In fact, when the Federal Goverment in September 2012 established the Public Private Partnership (PPP) which came up with the idea to concession the stadium to pave the way for private investors to take over its running, many stakeholders thought it would breathe life into the edifice but five years on, nothing has changed.

Then a committee was set up to look into the mode of the maintenance of federal stadia and to develop a sustainable funding framework for sports in general.

The committee which later set up a technical sub-committee which would in collaboration with the Bureau of Public and Enterprise (BPE), and Infrastructure Concession Regulatory Commission (ICRC), recommended the involvement of the private sector in the management and operations of the six federal stadia in the country with concession as the most sustainable approach.

The technical sub-committee then recommended that the concession of the federal stadia should start with the National Stadium in Lagos.

During the reign of Mallam Bolaji Abdullahi as sports minister, he expressed worry over the state of the edifice.

In 2014, Abdullahi said: “A lot has been invested in the National Stadium, Lagos, but it has been wasting over the years and we should not allow that to continue. The target is to complete the process {concession} within the next six months.”

Since January 2014 when the idea to concession the federal stadia was approved by the presidency, nothing has changed, save for the bid by the Lagos State government in March last year.

Governor Akinwunmi Ambode after an extensive inspection tour of the stadium facilities alongside the Minister of Youth and Sports, Barrister Solomon Dalung and the president of the Nigeria Football Federation (NFF), Mr Amaju Pinnick, announced the bid to take over the stadium.

“With the state of affairs here, we cannot fold our arms and just leave this monument to just waste away. The last match that was played here was about 15 years ago, but the truth is this, the inner key to youth empowerment and youth employment is actually in re-establishing this edifice to its real world-class standard,” Ambode had said after the visit

Also, Dalung in his remarks, decried the state of the 45-year-old stadium, just as he expressed confidence in the ability of Lagos State to transform the edifice.

“We have gone round and we have seen the edifice in a sorry state. Whatever we can do to arrest the situation, we must do it.

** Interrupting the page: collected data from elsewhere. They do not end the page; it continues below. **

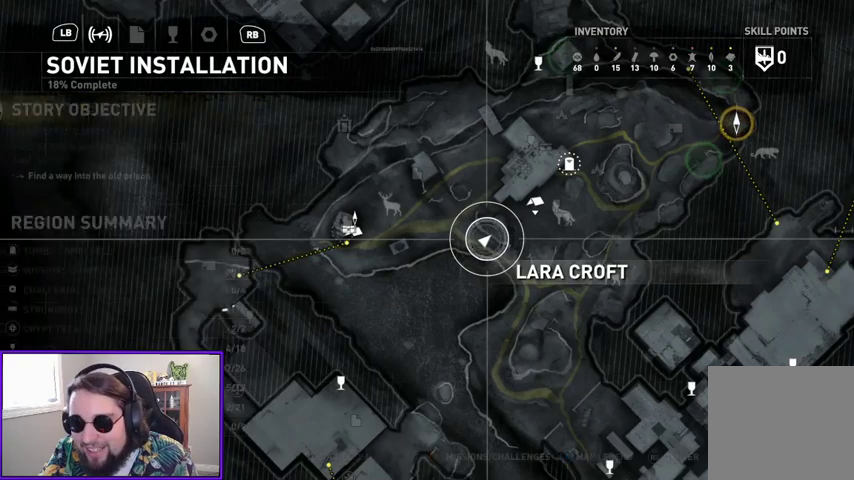
{"dt_ms": 500, "buttons": [], "left_stick": "up", "right_stick": "up-left", "events": [[33, "left_stick", "up"], [33, "right_stick", "up-left"], [233, "right_stick", "center"], [433, "right_stick", "up-left"]]}
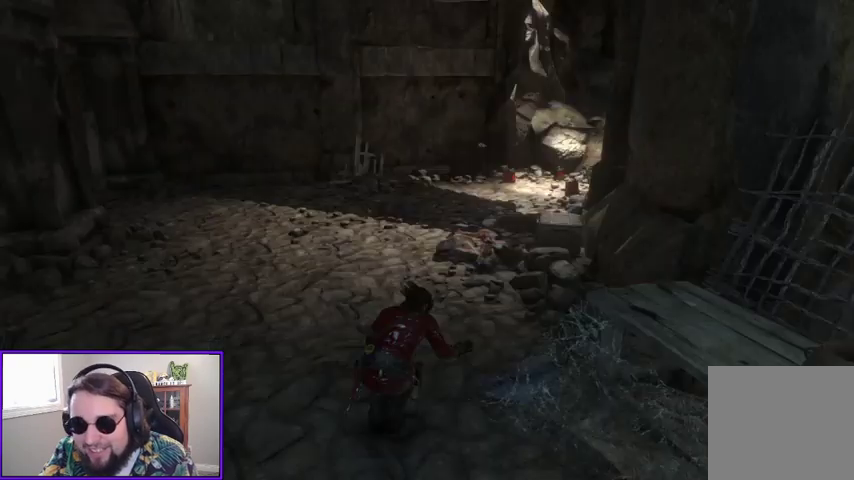
{"dt_ms": 500, "buttons": [], "left_stick": "up", "right_stick": "center", "events": [[400, "right_stick", "center"]]}
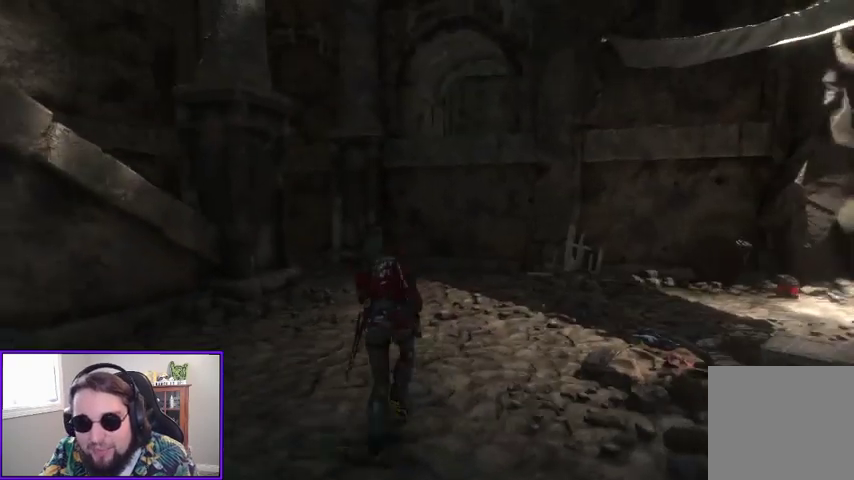
{"dt_ms": 500, "buttons": [], "left_stick": "up", "right_stick": "left", "events": [[433, "right_stick", "left"]]}
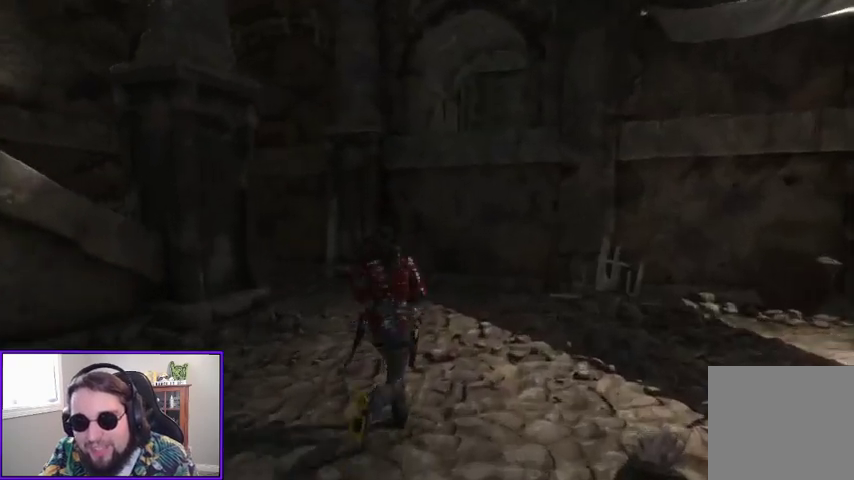
{"dt_ms": 500, "buttons": [], "left_stick": "up-right", "right_stick": "center", "events": [[67, "left_stick", "up-right"], [300, "right_stick", "center"]]}
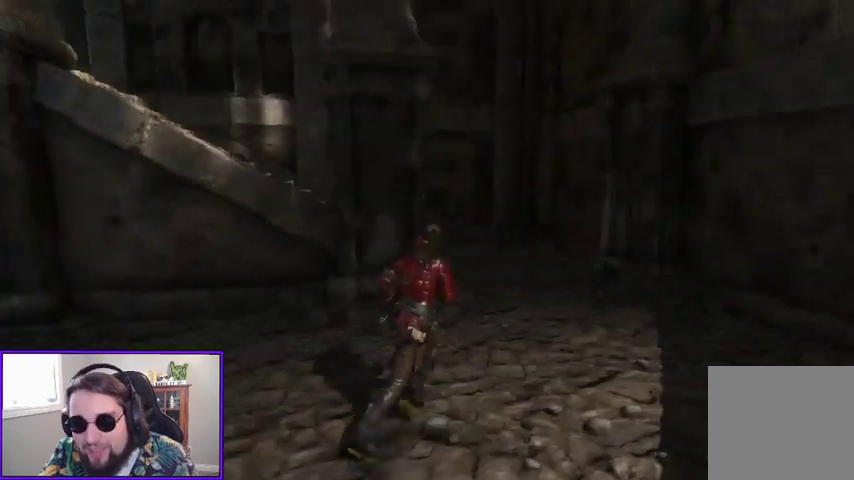
{"dt_ms": 500, "buttons": [], "left_stick": "up-right", "right_stick": "right", "events": [[133, "right_stick", "right"]]}
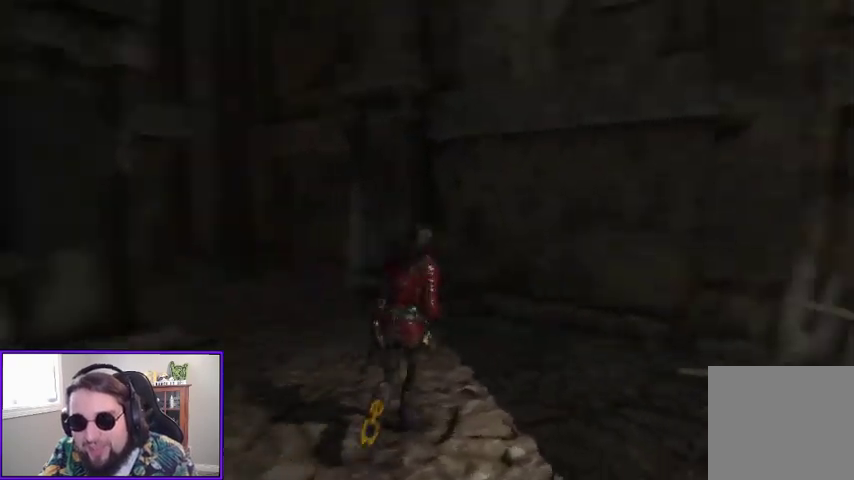
{"dt_ms": 500, "buttons": [], "left_stick": "up", "right_stick": "up-right", "events": [[33, "left_stick", "up"], [100, "right_stick", "center"], [400, "right_stick", "up-right"]]}
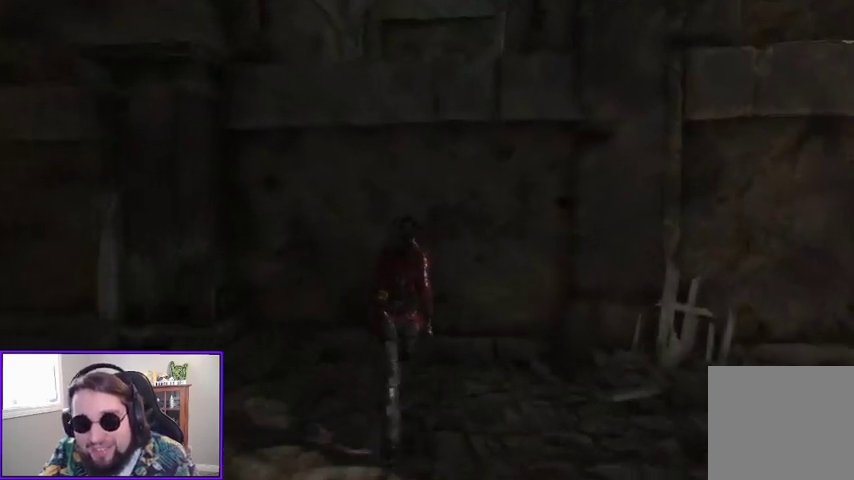
{"dt_ms": 500, "buttons": ["A"], "left_stick": "up", "right_stick": "center", "events": [[33, "right_stick", "center"], [167, "A", "down"]]}
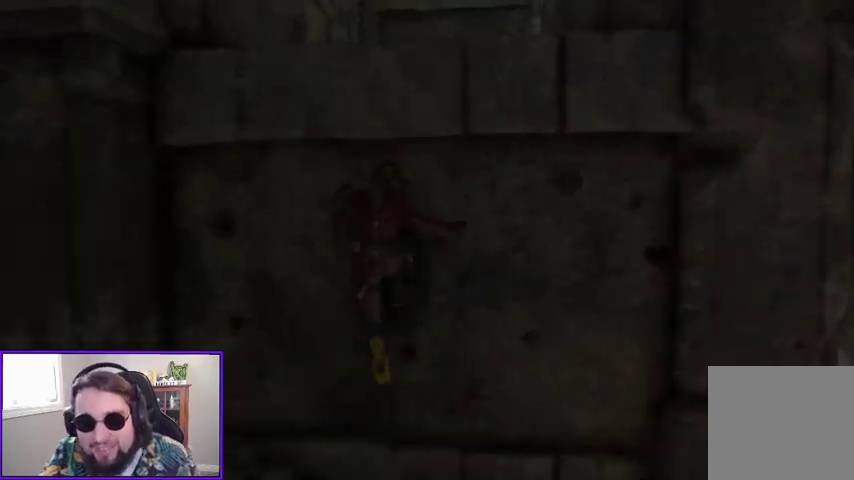
{"dt_ms": 1000, "buttons": ["A"], "left_stick": "up", "right_stick": "center"}
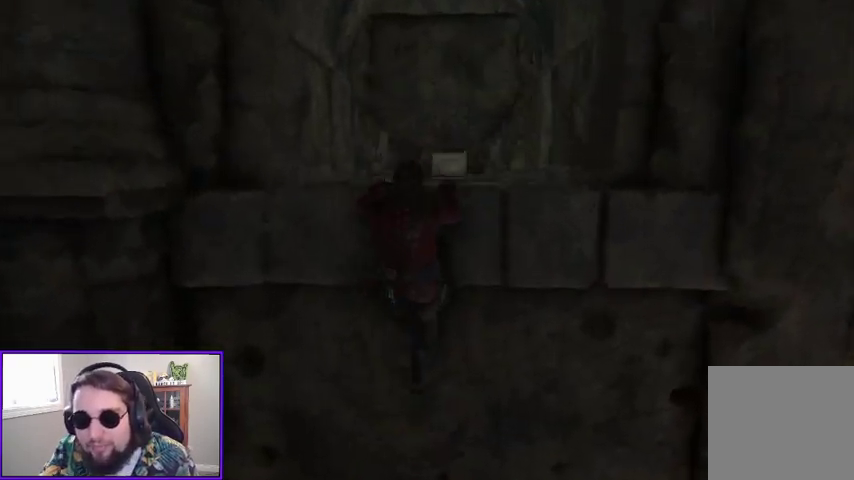
{"dt_ms": 500, "buttons": [], "left_stick": "up", "right_stick": "center", "events": [[33, "A", "up"], [167, "right_stick", "down"], [467, "right_stick", "center"]]}
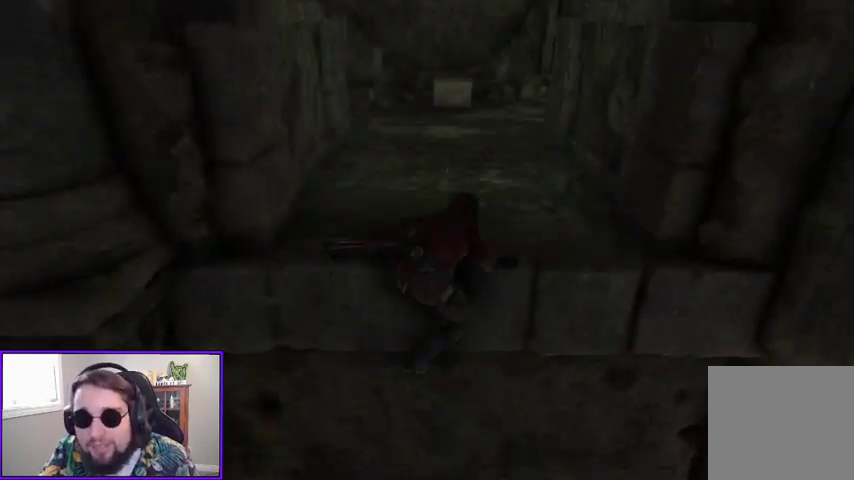
{"dt_ms": 500, "buttons": [], "left_stick": "up", "right_stick": "center", "events": []}
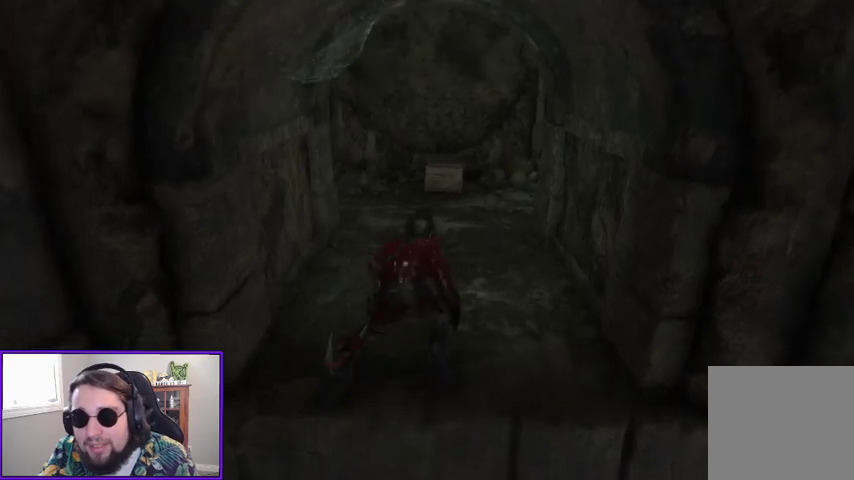
{"dt_ms": 500, "buttons": [], "left_stick": "up", "right_stick": "center", "events": [[133, "L3", "down"], [233, "right_stick", "down"], [300, "L3", "up"], [500, "right_stick", "center"]]}
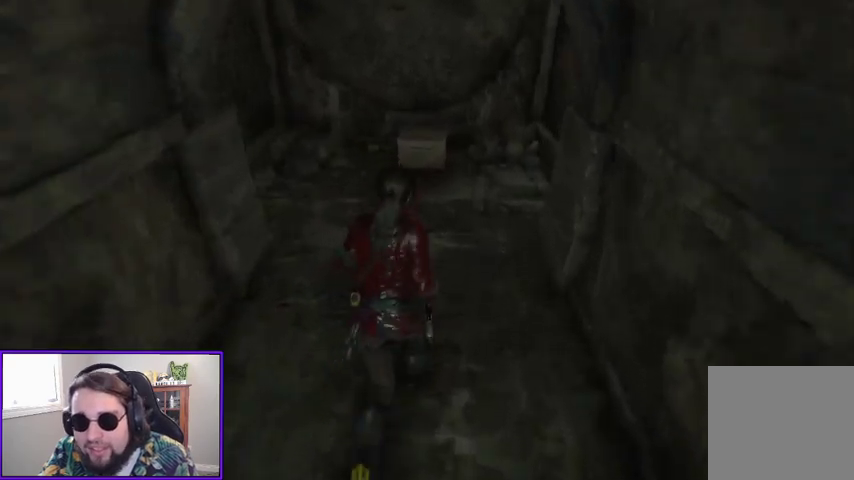
{"dt_ms": 500, "buttons": [], "left_stick": "up", "right_stick": "center"}
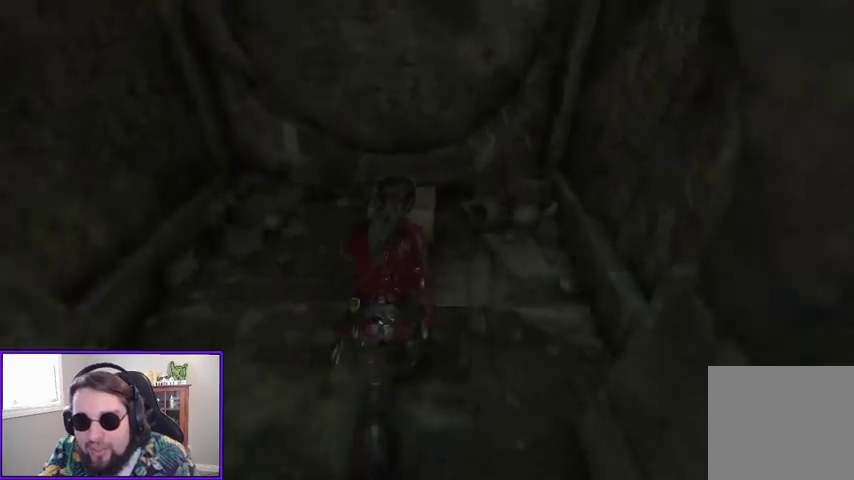
{"dt_ms": 500, "buttons": [], "left_stick": "center", "right_stick": "center", "events": [[200, "left_stick", "center"], [233, "X", "down"], [400, "X", "up"]]}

In my village, there is an adage, which says once there is fire disaster, there is no choice of liquid and any liquid that can contribute to extinguish the fire must be mobilised, including liquor. Today, we have a disaster and we must do everything possible to extinguish it.

“I want to thank the governor [Ambode] for finding time to come. I have received what I can call football gossip from football federation, that if the stadium is handed over to Lagos and renovated in six months, the next match of Nigeria against Zambia (2018 FIFA World Cup qualifier) will be played here,” Dalung had said.

A week after the declaration of Lagos State to bid for the stadium, some “powerful interests” were believed to have lobbied some National Assembly members to abort the Federal Government’s plan to hand over the stadium to Lagos.

Mr Deji Tinubu, special adviser on Sports to governor Ambode a few days ago said, “Lagos State is waiting for a positive response from the Federal Government [on the bid]” adding that, “the state will be patient”.

Perhaps to stakeholders who believe in privatisation of public facilities for efficiency, they won’t but continue to ask when will Lagos State take over the sports city?